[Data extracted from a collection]

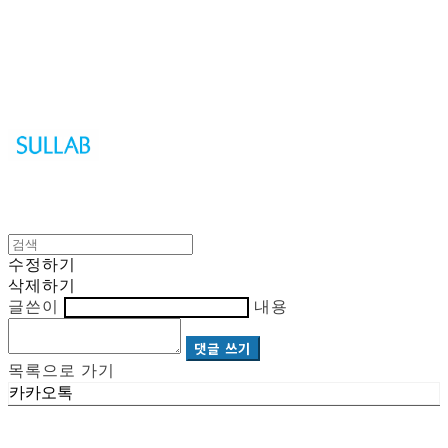
Sullab
수정하기
삭제하기
글쓴이
내용
댓글 쓰기
목록으로 가기
카카오톡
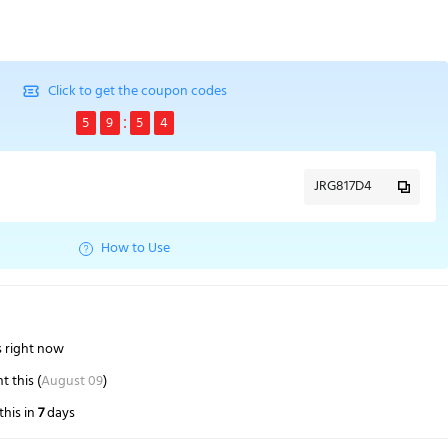
Click to get the coupon codes
5
9
5
3
JRG817D4
How to Use
s right now
 this (
August 09
)
this in
7
days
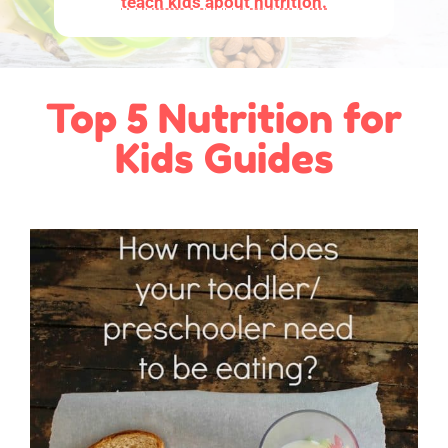
teach kids about nutrition.
Top 5 Nutrition for
Kids Guides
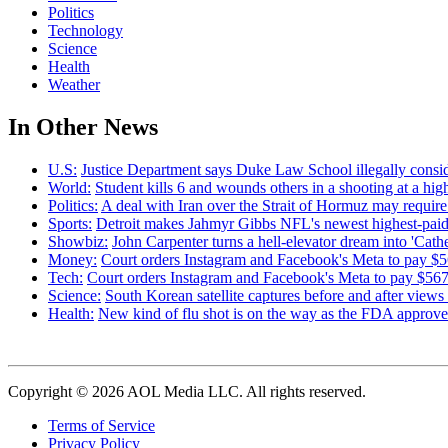
Politics
Technology
Science
Health
Weather
In Other News
U.S:
Justice Department says Duke Law School illegally consid
World:
Student kills 6 and wounds others in a shooting at a high
Politics:
A deal with Iran over the Strait of Hormuz may requi
Sports:
Detroit makes Jahmyr Gibbs NFL's newest highest-paid
Showbiz:
John Carpenter turns a hell-elevator dream into 'Cath
Money:
Court orders Instagram and Facebook's Meta to pay $56
Tech:
Court orders Instagram and Facebook's Meta to pay $567M
Science:
South Korean satellite captures before and after view
Health:
New kind of flu shot is on the way as the FDA appr
Copyright © 2026 AOL Media LLC. All rights reserved.
Terms of Service
Privacy Policy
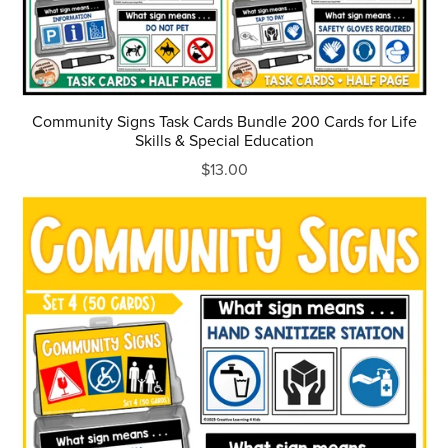
Community Signs Task Cards Bundle 200 Cards for Life
Skills & Special Education
$13.00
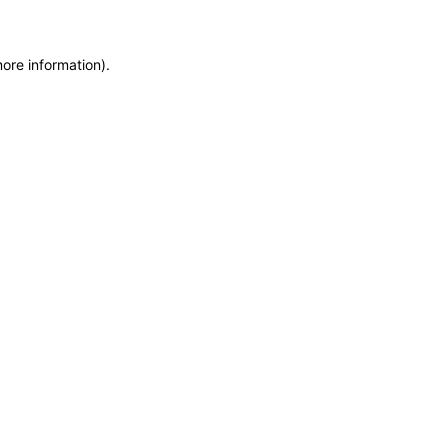
more information)
.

● Work to complete: Format every line of text read from the records as a Markdown table with the columns Row and Text, giving each line a row number and skipping blank lines. Leave the pictures out of the table.

● Solution to the problem:
| Row | Text |
|---|---|
| 1 | Sullab |
| 2 | 수정하기 |
| 3 | 삭제하기 |
| 4 | 글쓴이 |
| 5 | 내용 |
| 6 | 댓글 쓰기 |
| 7 | 목록으로 가기 |
| 8 | 카카오톡 |
| 9 | Click to get the coupon codes |
| 10 | 5 |
| 11 | 9 |
| 12 | 5 |
| 13 | 3 |
| 14 | JRG817D4 |
| 15 | How to Use |
| 16 | s right now |
| 17 |  this ( |
| 18 | August 09 |
| 19 | ) |
| 20 | this in |
| 21 | 7 |
| 22 | days |
| 23 | teach kids about nutrition. |
| 24 | Top 5 Nutrition for |
| 25 | Kids Guides |
| 26 | Politics |
| 27 | Technology |
| 28 | Science |
| 29 | Health |
| 30 | Weather |
| 31 | In Other News |
| 32 | U.S: |
| 33 | Justice Department says Duke Law School illegally consid |
| 34 | World: |
| 35 | Student kills 6 and wounds others in a shooting at a high |
| 36 | Politics: |
| 37 | A deal with Iran over the Strait of Hormuz may requi |
| 38 | Sports: |
| 39 | Detroit makes Jahmyr Gibbs NFL's newest highest-paid |
| 40 | Showbiz: |
| 41 | John Carpenter turns a hell-elevator dream into 'Cath |
| 42 | Money: |
| 43 | Court orders Instagram and Facebook's Meta to pay $56 |
| 44 | Tech: |
| 45 | Court orders Instagram and Facebook's Meta to pay $567M |
| 46 | Science: |
| 47 | South Korean satellite captures before and after view |
| 48 | Health: |
| 49 | New kind of flu shot is on the way as the FDA appr |
| 50 | Copyright © 2026 AOL Media LLC. All rights reserved. |
| 51 | Terms of Service |
| 52 | Privacy Policy |
| 53 | Community Signs Task Cards Bundle 200 Cards for Life |
| 54 | Skills & Special Education |
| 55 | $13.00 |
| 56 | more information) |
| 57 | . |